Cultural peculiarities of national minorities have the impact on the life of people in the United States. Being one of the most multinational countries, the US gives much attention to the cultural heritage of its citizens who represent different ethnic and racial groups. Cultural heritage is particularly important in health care, where the knowledge of the patient’s district features and preferences can positively influence the process of care. This paper analyses the cultural development of African American and Amish heritage in the United States as well as the influence of cultural beliefs on health care.

Cultural Development of African American and Amish Heritage in the US

African Americans make up one of the biggest minority group in the United States, representing more than 14% of the American population (Giger, 2013). The first African Americans were brought here as slaves, and their culture is an interpretation of original African roots in the American context. The majority of African American population speaks English and identify themselves as American (Purnell, 2014).

These people tend to be emotional and open, their speech is expressive and loud, accompanied with active gestures and facial expressions. Many African American families are matriarchal and usually extended. Religion is a significant aspect of African American culture.

Amish population is not so numerous in the United States. They are descendants of the Anabaptists from Europe of the sixteenth century (Giger, 2013). The Amish arrived in North America together with other religious groups in the middle of the nineteenth century. Their culture is considered to be a high-context one. The Amish live in relative social isolation, which has an impact on their behaviors. Thus, their houses do not have electricity, and they are very selective in adopting technology (Purnell, 2014). In their communication, the Amish are rather preserved and do not demonstrate feelings in public. The Amish people value their personal space, and their houses are usually large. Their society is patriarchal, but women are treated with respect and have a high status.

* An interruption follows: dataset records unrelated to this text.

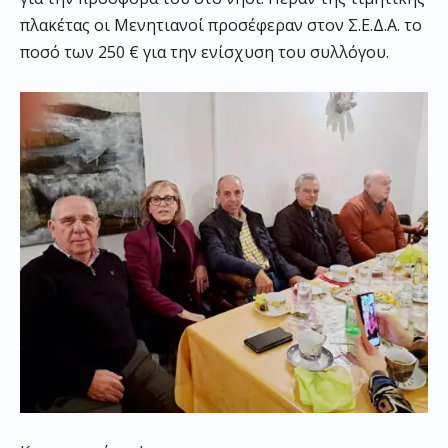
πλακέτας οι Μενητιανοί προσέφεραν στον Σ.Ε.Δ.Α. το
ποσό των 250 € για την ενίσχυση του συλλόγου.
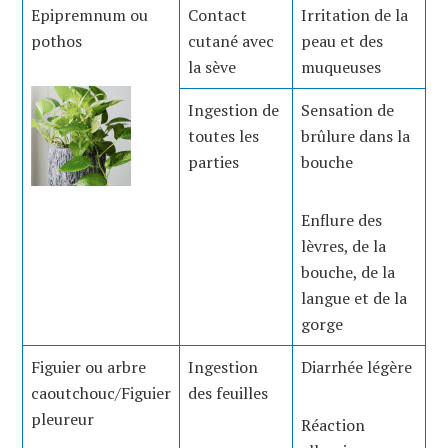
Epipremnum ou
Contact
Irritation de la
pothos
cutané avec
peau et des
la sève
muqueuses
Ingestion de
Sensation de
toutes les
brûlure dans la
parties
bouche
Enflure des
lèvres, de la
bouche, de la
langue et de la
gorge
Figuier ou arbre
Ingestion
Diarrhée légère
caoutchouc/Figuier
des feuilles
pleureur
Réaction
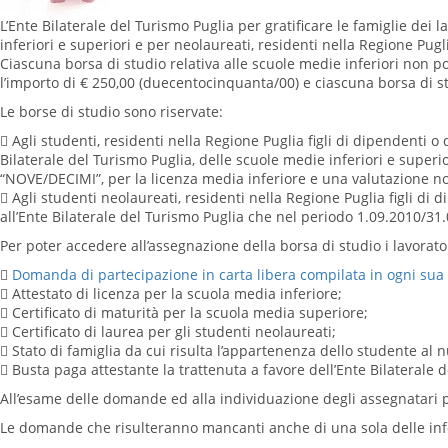
L’Ente Bilaterale del Turismo Puglia per gratificare le famiglie dei 
inferiori e superiori e per neolaureati, residenti nella Regione Pugl
Ciascuna borsa di studio relativa alle scuole medie inferiori non p
l’importo di € 250,00 (duecentocinquanta/00) e ciascuna borsa di s
Le borse di studio sono riservate:
 Agli studenti, residenti nella Regione Puglia figli di dipendenti 
Bilaterale del Turismo Puglia, delle scuole medie inferiori e super
“NOVE/DECIMI”, per la licenza media inferiore e una valutazione n
 Agli studenti neolaureati, residenti nella Regione Puglia figli di
all’Ente Bilaterale del Turismo Puglia che nel periodo 1.09.2010/3
Per poter accedere all’assegnazione della borsa di studio i lavora

Domanda di partecipazione in carta libera compilata in ogni sua p
 Attestato di licenza per la scuola media inferiore;
 Certificato di maturità per la scuola media superiore;
 Certificato di laurea per gli studenti neolaureati;
 Stato di famiglia da cui risulta l’appartenenza dello studente al n
 Busta paga attestante la trattenuta a favore dell’Ente Bilaterale 
All’esame delle domande ed alla individuazione degli assegnatari p
Le domande che risulteranno mancanti anche di una sola delle inf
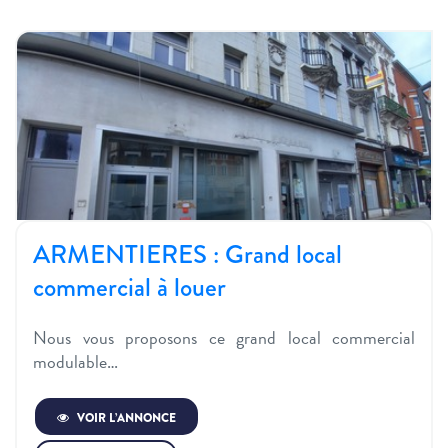
ARMENTIERES : Grand local
commercial à louer
Nous vous proposons ce grand local commercial
modulable…
VOIR L’ANNONCE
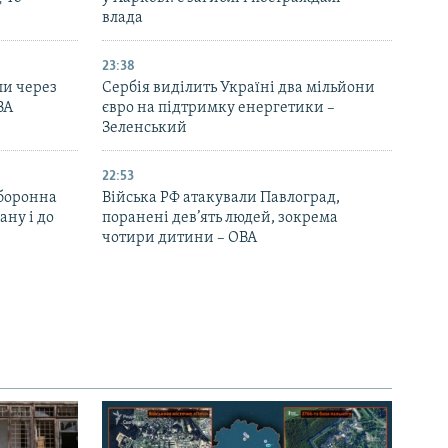
влада
23:38
ли через
Сербія виділить Україні два мільйони
ВА
євро на підтримку енергетики –
Зеленський
22:53
оборонна
Війська РФ атакували Павлоград,
ану і до
поранені дев’ять людей, зокрема
чотири дитини – ОВА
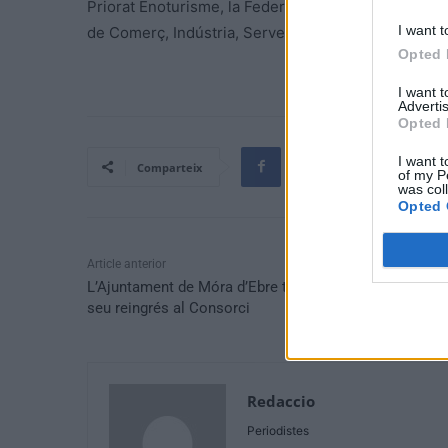
Priorat Enoturisme, la Federació Empresarial d’Host
I want t
de Comerç, Indústria, Serveis i Navegació de Reus
Opted 
I want 
Advertis
Opted 
I want t
Comparteix
of my P
was col
Opted 
Article anterior
L’Ajuntament de Móra d’Ebre treballa amb COMEBE el
seu reingrés al Consorci
Redaccio
Periodistes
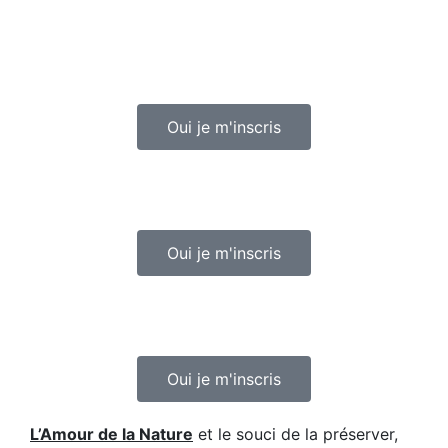
Oui je m'inscris
Oui je m'inscris
Oui je m'inscris
L’Amour de la Nature
et le souci de la préserver,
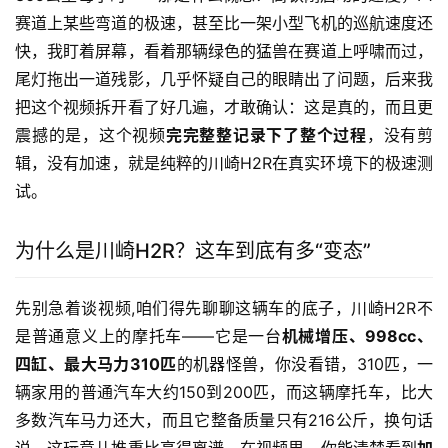
赛道上某些弯道的极速，甚至比一架小型飞机的巡航速度还
快，我盯着屏幕，看着那辆绿色的猛兽在赛道上呼啸而过，
尾灯拖出一道残影，几乎怀疑自己的眼睛出了问题，后来我
把这个视频拆开看了好几遍，才敢确认：这是真的，而且更
震撼的是，这个视频
完完整整记录下了整个过程
，没有剪
辑，没有加速，就是纯粹的川崎H2R在真实环境下的极速测
试。
为什么是川崎H2R？这车到底有多“变态”
先别急着谈视频,咱们得先聊聊这辆车的底子，川崎H2R不
是普通意义上的摩托车——它是一台
机械增压、998cc、
四缸、最大马力310匹
的机器怪兽，你没看错，310匹，一
辆家用的普通汽车大约150到200匹，而这辆摩托车，比大
多数汽车马力还大，而且它整备质量只有216公斤，换句话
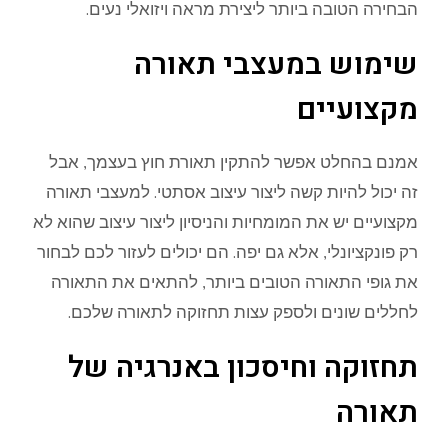
הבחירה הטובה ביותר ליצירת מראה ויזואלי נעים.
שימוש במעצבי תאורה
מקצועיים
אמנם בהחלט אפשר להתקין תאורת חוץ בעצמך, אבל
זה יכול להיות קשה ליצור עיצוב אסתטי. למעצבי תאורה
מקצועיים יש את המומחיות והניסיון ליצור עיצוב שהוא לא
רק פונקציונלי, אלא גם יפה. הם יכולים לעזור לכם לבחור
את גופי התאורה הטובים ביותר, להתאים את התאורה
לחללים שונים ולספק עצות תחזוקה לתאורה שלכם.
תחזוקה וחיסכון באנרגיה של
תאורה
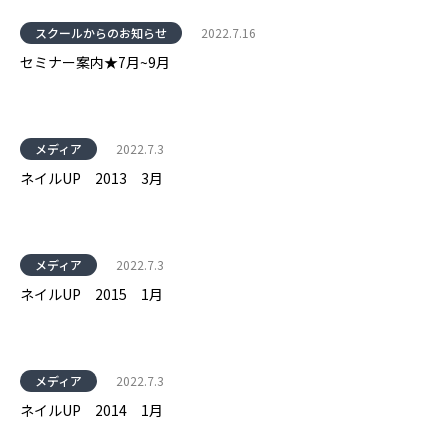
スクールからのお知らせ
2022.7.16
セミナー案内★7月~9月
メディア
2022.7.3
ネイルUP 2013 3月
メディア
2022.7.3
ネイルUP 2015 1月
メディア
2022.7.3
ネイルUP 2014 1月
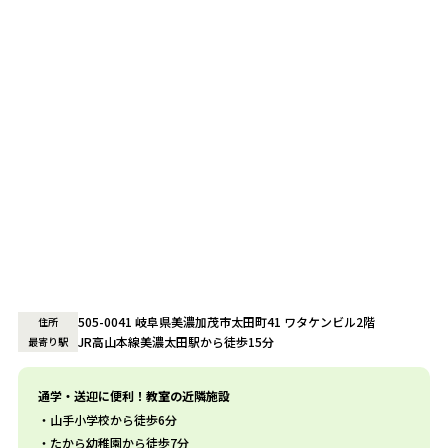
505-0041 岐阜県美濃加茂市太田町41 ワタケンビル2階
住所
JR高山本線美濃太田駅から徒歩15分
最寄り駅
通学・送迎に便利！教室の近隣施設
山手小学校から徒歩6分
たから幼稚園から徒歩7分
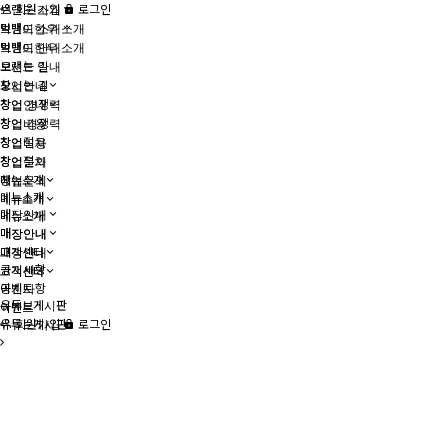
브랜드 소개
회원가입
로그인
브랜드 소개
먹뱅이한우 소개
먹뱅이한우 소개
브랜드 안내
브랜드 안내
오시는 길
오시는 길
창업안내
창업안내
창업 경쟁력
창업 경쟁력
창업비용
창업비용
창업절차
창업절차
창업문의
창업문의
메뉴소개
메뉴소개
메뉴소개
매장안내
메뉴소개
매장안내
매장안내
매장안내
고객센터
공지사항
고객센터
공지사항
이벤트
유튜브게시판
이벤트
유튜브게시판
회원가입
로그인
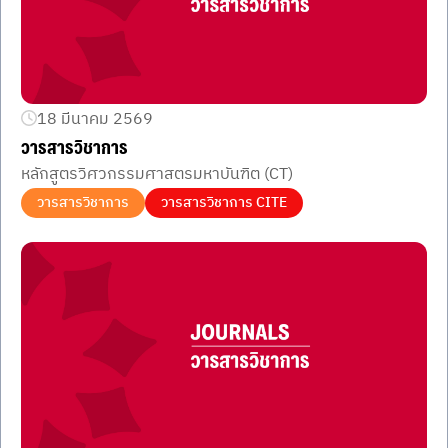
18 มีนาคม 2569
วารสารวิชาการ
หลักสูตรวิศวกรรมศาสตรมหาบันฑิต (CT)
วารสารวิชาการ
วารสารวิชาการ CITE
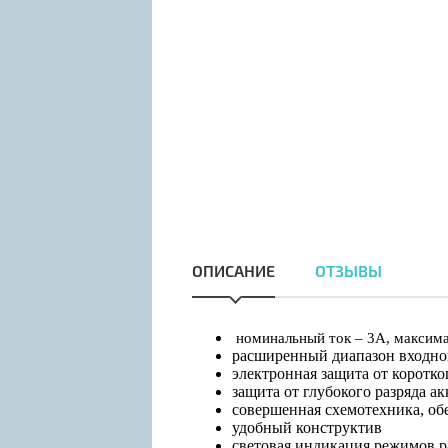
ОПИСАНИЕ
ОТЗЫВЫ
номинальный ток – 3А, максим
расширенный диапазон входног
электронная защита от коротк
защита от глубокого разряда а
совершенная схемотехника, о
удобный конструктив
световая индикация режимов р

The Impact of Cultural Beliefs of African American and Amish Heritage on Health Care in the US

Cultural beliefs of different ethnic groups are meaningful for healthcare. For example, the lack of knowledge of English, which is the official language of the country of residence, can become a problem in communicating with patients. Thus, African Americans have a specific dialect that can be difficult to understand and this peculiarity should be considered by nurses (Giger, 2013). Also, the loud voice of African American patients should not be considered to be a demonstration of anger but another cultural peculiarity. One more detail to remember about African Americans is the use of complementary and alternative medicine, which is popular within this ethnic group (Majumdar, Thompson, Ahmad, Gordon, & Addison, 2013).

Family plays a crucial role in both Amish and African American societies. This fact should be taken into account as well. Personal space preferences are significant for healthcare process. Thus, while African Americans are comfortable with people standing near them, the Amish prefer more personal space and may feel uncomfortable during physical examination (Purnell, 2014). Another specific feature to consider about the Amish is that they are not demonstrative and may not express suffering or joy.

Conclusion

Generally speaking, cultural heritage is important for every ethnocultural group. In the course of time, it determined their perceptions, attitudes, and behaviors. These specific features should be taken into account by healthcare providers to make the process of care more comfortable and effective. Moreover, culturally-competent care is expected to lead to better patient outcomes.

References

Giger, J. (2013). Transcultural nursing: Assessment and intervention (6th ed.). St. Louis, MO: Mosby.

Majumdar, S., Thompson, W., Ahmad, N., Gordon, C., & Addison, C. (2013). The use and effectiveness of complementary and alternative medicine for pain in sickle cell anemia. Complementary Therapies in Clinical Practice, 19(4), 184-187. Web.

Purnell, L. D. (2014). Guide to culturally competent health care (3rd ed.). Philadelphia, PA: F.A. Davis Company.